2. oddalił powództwo w pozostałej części;

3. zasądził od Banku (...) Spółki Akcyjnej z siedzibą w W. na rzecz Związku (...) Spółki z ograniczoną odpowiedzialnością w Ł. kwotę 4.617 zł (cztery tysiące sześćset siedemnaście złotych) tytułem kosztów procesu.

Apelację od powyższego wyroku wniósł pozwany Bank (...) Spółka Akcyjna z siedzibą w W., zaskarżając go w części, t.j. w zakresie pkt 1 i pkt 3 tego wyroku.

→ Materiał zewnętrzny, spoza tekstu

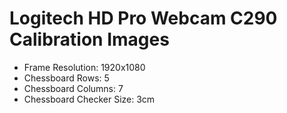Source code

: # Logitech HD Pro Webcam C290 Calibration Images

* Frame Resolution: 1920x1080
* Chessboard Rows: 5
* Chessboard Columns: 7
* Chessboard Checker Size: 3cm
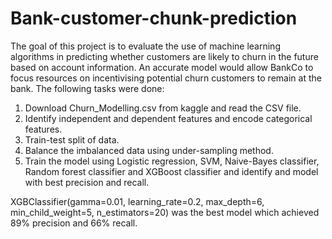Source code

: # Bank-customer-chunk-prediction
The goal of this project is to evaluate the use of machine learning algorithms in predicting whether customers are likely to churn in the future based on account information.
An accurate model would allow BankCo to focus resources on incentivising potential churn customers to remain at the bank.
The following tasks were done:
1. Download Churn_Modelling.csv from kaggle and read the CSV file.
2. Identify independent and dependent features and encode categorical features.
3. Train-test split of data.
4. Balance the imbalanced data using under-sampling method.
5. Train the model using Logistic regression, SVM, Naive-Bayes classifier, Random forest classifier and XGBoost classifier and identify and model with best precision and recall.

XGBClassifier(gamma=0.01, learning_rate=0.2, max_depth=6, min_child_weight=5, n_estimators=20) was the best model which achieved 89% precision and 66% recall.
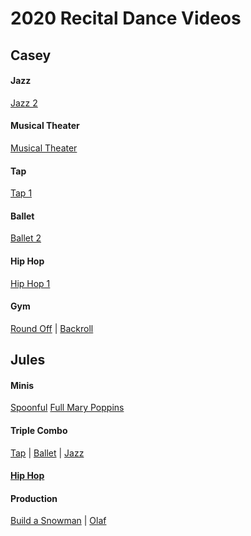 # 2020 Recital Dance Videos

## Casey

#### Jazz
[Jazz 2](https://www.youtube.com/watch?v=RUau6VWL-fY&feature=youtu.be)

#### Musical Theater
[Musical Theater](https://youtu.be/bjSNDNx94v4)

#### Tap
[Tap 1](https://www.youtube.com/watch?v=Rg9P9zHdevs&feature=youtu.be) 

#### Ballet
[Ballet 2](https://www.youtube.com/watch?v=rY4HUBo4r84&feature=youtu.be)

#### Hip Hop
[Hip Hop 1](https://youtu.be/4DI05hNxX2c)

#### Gym
[Round Off](https://www.youtube.com/watch?v=CEWcIoH6rVo&feature=youtu.be) | 
[Backroll](https://www.youtube.com/watch?v=HhiyVA7aXSI&feature=youtu.be)

## Jules

#### Minis
[Spoonful](https://www.youtube.com/watch?v=tqrPwaTUIyA)
[Full Mary Poppins](https://youtu.be/6tx5FudDBE8)

#### Triple Combo
[Tap](https://youtu.be/nTRomSkuP8o) | 
[Ballet](https://youtu.be/jHBnkbtkdDc) |
[Jazz](https://youtu.be/8YjMZR547d4)


#### [Hip Hop](https://youtu.be/p7cNLBB7dhM)


#### Production
[Build a Snowman](https://www.youtube.com/watch?v=hxbizu9J_P0&feature=youtu.be) | 
[Olaf](https://www.youtube.com/watch?v=O8ajrSeXBEY&feature=youtu.be)
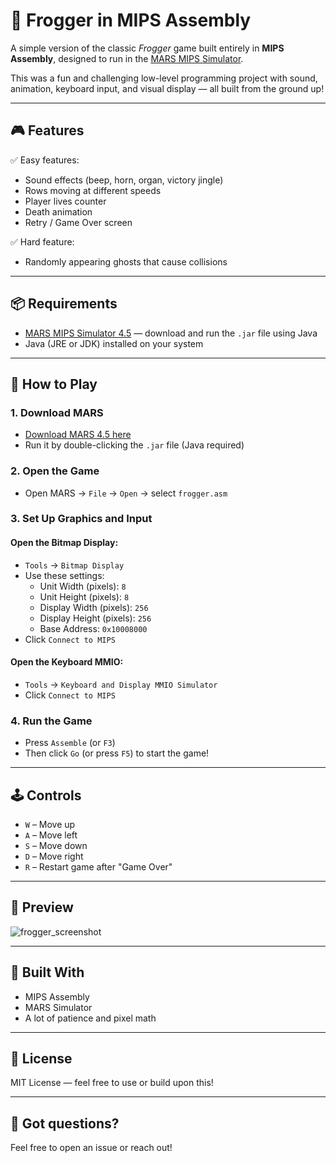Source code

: # 🐸 Frogger in MIPS Assembly

A simple version of the classic *Frogger* game built entirely in **MIPS Assembly**, designed to run in the [MARS MIPS Simulator](https://github.com/dpetersanderson/MARS).  

This was a fun and challenging low-level programming project with sound, animation, keyboard input, and visual display — all built from the ground up!

---

## 🎮 Features

✅ Easy features:
- Sound effects (beep, horn, organ, victory jingle)  
- Rows moving at different speeds  
- Player lives counter  
- Death animation  
- Retry / Game Over screen  

✅ Hard feature:
- Randomly appearing ghosts that cause collisions  

---

## 📦 Requirements

- [MARS MIPS Simulator 4.5](https://dpetersanderson.github.io/) — download and run the `.jar` file using Java  
- Java (JRE or JDK) installed on your system

---

## 🚀 How to Play

### 1. Download MARS
- [Download MARS 4.5 here](https://dpetersanderson.github.io/)
- Run it by double-clicking the `.jar` file (Java required)

### 2. Open the Game
- Open MARS → `File` → `Open` → select `frogger.asm`

### 3. Set Up Graphics and Input

#### Open the Bitmap Display:
- `Tools` → `Bitmap Display`
- Use these settings:
  - Unit Width (pixels): `8`
  - Unit Height (pixels): `8`
  - Display Width (pixels): `256`
  - Display Height (pixels): `256`
  - Base Address: `0x10008000`
- Click `Connect to MIPS`

#### Open the Keyboard MMIO:
- `Tools` → `Keyboard and Display MMIO Simulator`
- Click `Connect to MIPS`

### 4. Run the Game
- Press `Assemble` (or `F3`)
- Then click `Go` (or press `F5`) to start the game!

---

## 🕹️ Controls

- `W` – Move up  
- `A` – Move left  
- `S` – Move down  
- `D` – Move right  
- `R` – Restart game after "Game Over"

---

## 📸 Preview

![frogger_screenshot](https://github.com/user-attachments/assets/6b22e422-4544-4ebb-836a-e2b72d3cd5fb)


---

## 🧠 Built With
- MIPS Assembly
- MARS Simulator
- A lot of patience and pixel math

---

## 📜 License

MIT License — feel free to use or build upon this!

---

## 💬 Got questions?

Feel free to open an issue or reach out!

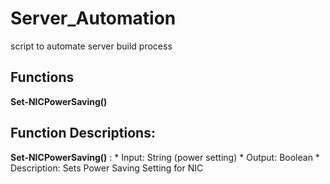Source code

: # Server_Automation
script to automate server build process

## Functions
__Set-NICPowerSaving()__

## Function Descriptions:
__Set-NICPowerSaving()__ :
    * Input: String (power setting)
    * Output: Boolean
    * Description: Sets Power Saving Setting for NIC
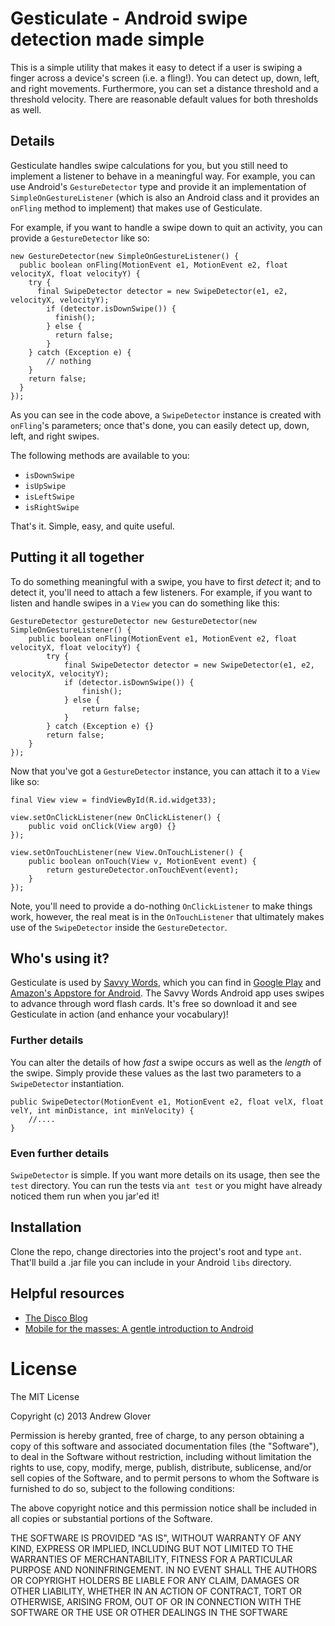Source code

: # Gesticulate - Android swipe detection made simple

This is a simple utility that makes it easy to detect if a user is swiping a finger across a device's screen (i.e. a fling!). You can detect
up, down, left, and right movements. Furthermore, you can set a distance threshold and a threshold velocity. There are reasonable default
values for both thresholds as well.

## Details

Gesticulate handles swipe calculations for you, but you still need to implement a listener to behave in a meaningful way. For example, you can use Android's `GestureDetector` type and provide it an implementation of `SimpleOnGestureListener` (which is also an Android class and it provides an `onFling` method to implement) that makes use of Gesticulate. 

For example, if you want to handle a swipe down to quit an activity, you can provide a `GestureDetector` like so:

	new GestureDetector(new SimpleOnGestureListener() {
	  public boolean onFling(MotionEvent e1, MotionEvent e2, float velocityX, float velocityY) {
	    try {
	      final SwipeDetector detector = new SwipeDetector(e1, e2, velocityX, velocityY);
		    if (detector.isDownSwipe()) {
			  finish();
			} else {
			  return false;
			}
		} catch (Exception e) {
			// nothing
		}
		return false;
	  }
	});
	
As you can see in the code above, a `SwipeDetector` instance is created with `onFling`'s parameters; once that's done, you can easily detect up, down, left, and right swipes. 

The following methods are available to you:

* `isDownSwipe`
* `isUpSwipe`
* `isLeftSwipe`
* `isRightSwipe`

That's it. Simple, easy, and quite useful.

## Putting it all together

To do something meaningful with a swipe, you have to first _detect_ it; and to detect it, you'll need to attach a few listeners. For example, if you want to listen and handle swipes in a `View` you can do something like this:

	GestureDetector gestureDetector new GestureDetector(new SimpleOnGestureListener() {
		public boolean onFling(MotionEvent e1, MotionEvent e2, float velocityX, float velocityY) {
			try {
				final SwipeDetector detector = new SwipeDetector(e1, e2, velocityX, velocityY);
				if (detector.isDownSwipe()) {
					finish();
				} else {
					return false;
				}
			} catch (Exception e) {}
			return false;
		}
	});

Now that you've got a `GestureDetector` instance, you can attach it to a `View` like so:

	final View view = findViewById(R.id.widget33);

	view.setOnClickListener(new OnClickListener() {
		public void onClick(View arg0) {}
	});

	view.setOnTouchListener(new View.OnTouchListener() {
		public boolean onTouch(View v, MotionEvent event) {
			return gestureDetector.onTouchEvent(event);
		}
	});

Note, you'll need to provide a do-nothing `OnClickListener` to make things work, however, the real meat is in the `OnTouchListener` that ultimately makes use of the `SwipeDetector` inside the `GestureDetector`.

## Who's using it?

Gesticulate is used by [Savvy Words](https://play.google.com/store/apps/details?id=com.b50.savvywords), which you can find in [Google Play](https://play.google.com/store/apps/details?id=com.b50.savvywords) and [Amazon's Appstore for Android](http://www.amazon.com/Beacon50-Savvy-Words/dp/B00C535D20/ref=sr_1_1?s=mobile-apps&ie=UTF8&qid=1365339189&sr=1-1). The Savvy Words Android app uses swipes to advance through word flash cards. It's free so download it and see Gesticulate in action (and enhance your vocabulary)!

### Further details

You can alter the details of how _fast_ a swipe occurs as well as the _length_ of the swipe. Simply provide these values as the last two parameters to a `SwipeDetector` instantiation. 

	public SwipeDetector(MotionEvent e1, MotionEvent e2, float velX, float velY, int minDistance, int minVelocity) {
	    //....
	}

### Even further details

`SwipeDetector` is simple. If you want more details on its usage, then see the `test` directory. You can run the tests via `ant test` or you might have already noticed them run when you jar'ed it!

## Installation

Clone the repo, change directories into the project's root and type `ant`. That'll build a .jar file you can include in your Android `libs` directory. 

## Helpful resources

* [The Disco Blog](http://thediscoblog.com/)
* [Mobile for the masses: A gentle introduction to Android](http://www.ibm.com/developerworks/library/j-mobileforthemasses1/)

# License

The MIT License

Copyright (c) 2013 Andrew Glover

Permission is hereby granted, free of charge, to any person obtaining a copy of this software and associated documentation files (the "Software"), to deal in the Software without restriction, including without limitation the rights to use, copy, modify, merge, publish, distribute, sublicense, and/or sell copies of the Software, and to permit persons to whom the Software is furnished to do so, subject to the following conditions:

The above copyright notice and this permission notice shall be included in all copies or substantial portions of the Software.

THE SOFTWARE IS PROVIDED "AS IS", WITHOUT WARRANTY OF ANY KIND, EXPRESS OR IMPLIED, INCLUDING BUT NOT LIMITED TO THE WARRANTIES OF MERCHANTABILITY, FITNESS FOR A PARTICULAR PURPOSE AND NONINFRINGEMENT. IN NO EVENT SHALL THE AUTHORS OR COPYRIGHT HOLDERS BE LIABLE FOR ANY CLAIM, DAMAGES OR OTHER LIABILITY, WHETHER IN AN ACTION OF CONTRACT, TORT OR OTHERWISE, ARISING FROM, OUT OF OR IN CONNECTION WITH THE SOFTWARE OR THE USE OR OTHER DEALINGS IN THE SOFTWARE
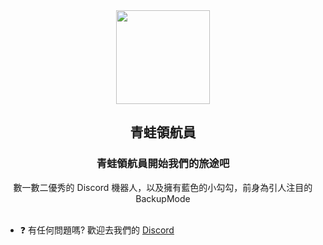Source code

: <div align="center">
<img src="https://i.imgur.com/gsvAnyM.png" align="center" width="150px"/>
</div>  
  
## <div align="center">青蛙領航員</div> 
### <div align="center">青蛙領航員開始我們的旅途吧</div>  
<div align="center">數一數二優秀的 Discord 機器人，以及擁有藍色的小勾勾，前身為引人注目的 BackupMode</div>

<br/>

- ❓ 有任何問題嗎? 歡迎去我們的 [Discord](https://discord.gg/3Y7Z8SYarv)  

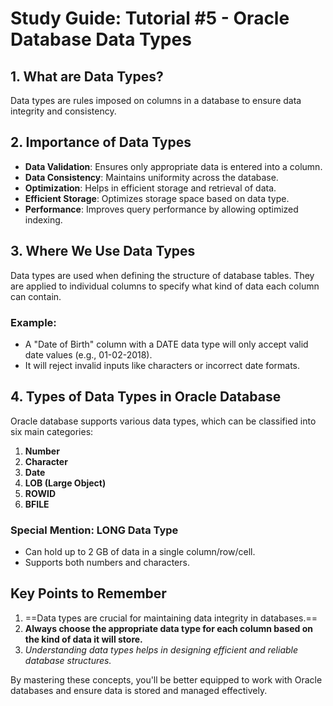 # Study Guide:  Tutorial #5 - Oracle Database Data Types

## 1. What are Data Types?

Data types are rules imposed on columns in a database to ensure data integrity and consistency. 

## 2. Importance of Data Types

- **Data Validation**: Ensures only appropriate data is entered into a column.
- **Data Consistency**: Maintains uniformity across the database.
- **Optimization**: Helps in efficient storage and retrieval of data.
- **Efficient Storage**: Optimizes storage space based on data type.
- **Performance**: Improves query performance by allowing optimized indexing.

## 3. Where We Use Data Types

Data types are used when defining the structure of database tables. They are applied to individual columns to specify what kind of data each column can contain. 

### Example:
- A "Date of Birth" column with a DATE data type will only accept valid date values (e.g., 01-02-2018).
- It will reject invalid inputs like characters or incorrect date formats.

## 4. Types of Data Types in Oracle Database

Oracle database supports various data types, which can be classified into six main categories: 

1. **Number**
2. **Character**
3. **Date**
4. **LOB (Large Object)**
5. **ROWID**
6. **BFILE**

### Special Mention: LONG Data Type

- Can hold up to 2 GB of data in a single column/row/cell.
- Supports both numbers and characters. 

## Key Points to Remember

1. ==Data types are crucial for maintaining data integrity in databases.==
2. **Always choose the appropriate data type for each column based on the kind of data it will store.**
3. *Understanding data types helps in designing efficient and reliable database structures.*

By mastering these concepts, you'll be better equipped to work with Oracle databases and ensure data is stored and managed effectively.
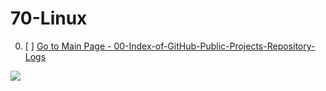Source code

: # 70-Linux

00. [ ] [Go to Main Page - 00-Index-of-GitHub-Public-Projects-Repository-Logs](https://github.com/celik-muhammed/00-Index-of-GitHub-Public-Projects-Repository-Logs)

[<img src="https://assets.ubuntu.com/v1/cc376f8c-AI-models.svg"/>](https://ubuntu.com/ai)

Skarżący wydanemu orzeczeniu zarzucił:

1. naruszenie prawa materialnego, tj. art. 65 ust. 1 i 2 k.c. w zw. z art. 506 § 1 k.c., poprzez niewłaściwe zastosowanie i uznanie, że

umowa pożyczki z dnia 20.12.2017 r. zawarta przez pozwanego z W. D. nie stanowiła umowy nowacji

umowa pożyczki z dnia 07.04.2017 r. zawarta przez pozwanego z H. W. nie stanowiła umowy nowacji podczas gdy

umowa pożyczki z dnia 20.12.2017 r. stanowiła umowę nowacji, która została zawarta

w celu umorzenia zobowiązania wynikającego z umowy pożyczki z dnia 03.06.2015 r. umowa pożyczki z dnia 07.04.2017 r. stanowiła umowę nowacji, która została zawarta w celu umorzenia zobowiązania wynikającego z umowy pożyczki z dnia 31.08.2016 r.;

2. naruszenie prawa materialnego w postaci art. 58 § 1 k.c. w zw. z art. 509 k.c. oraz art. 49 u.k.k. poprzez niewłaściwe zastosowanie i uznanie, że umowy cesji zawarte pomiędzy powodem a kredytobiorcami, są ważne, podczas gdy umowy cesji miała na celu obejście przepisów ustawy o kredycie konsumenckim, a tym samym są dotknięte sankcją nieważności bezwzględnej;

3. naruszenie prawa materialnego w postaci art. 49 ust. 1 ustawy z dnia 12.05.2011 r. o kredycie konsumenckim (Dz. U. z 2011 r., Nr 126, poz. 715) („u.k.k."), poprzez jego błędną wykładnię i uznanie, że w przypadku przedterminowej spłaty kredytu, obniżeniu ulegają wszystkie koszty kredytu, bez względu na to, czy dotyczą one okresu, o który skrócono czas obowiązywania umowy, podczas gdy zgodnie z powyższym przepisem, w przypadku przedterminowej spłaty kredytu, obniżeniu ulegają tylko te koszty, które dotyczą okresu, o który skrócono czas obowiązywania umowy;

4. naruszenie prawa materialnego w postaci art. 49 ust. 1 ustawy z dnia 12.05.2011 r. o kredycie konsumenckim (Dz. U. z 2011 r., Nr 126, poz. 715) („u.k.k."), poprzez jego błędną wykładnię polegającą na uznaniu, że redukcja całkowitego kosztu kredytu ma charakter proporcjonalny, t.j. winna być dokonana proporcjonalnie do okresu, o który skrócono czas trwania umowy, podczas gdy zastosowanie takiej metody rozliczeń nie znajduje uzasadnienia w obowiązujących przepisach.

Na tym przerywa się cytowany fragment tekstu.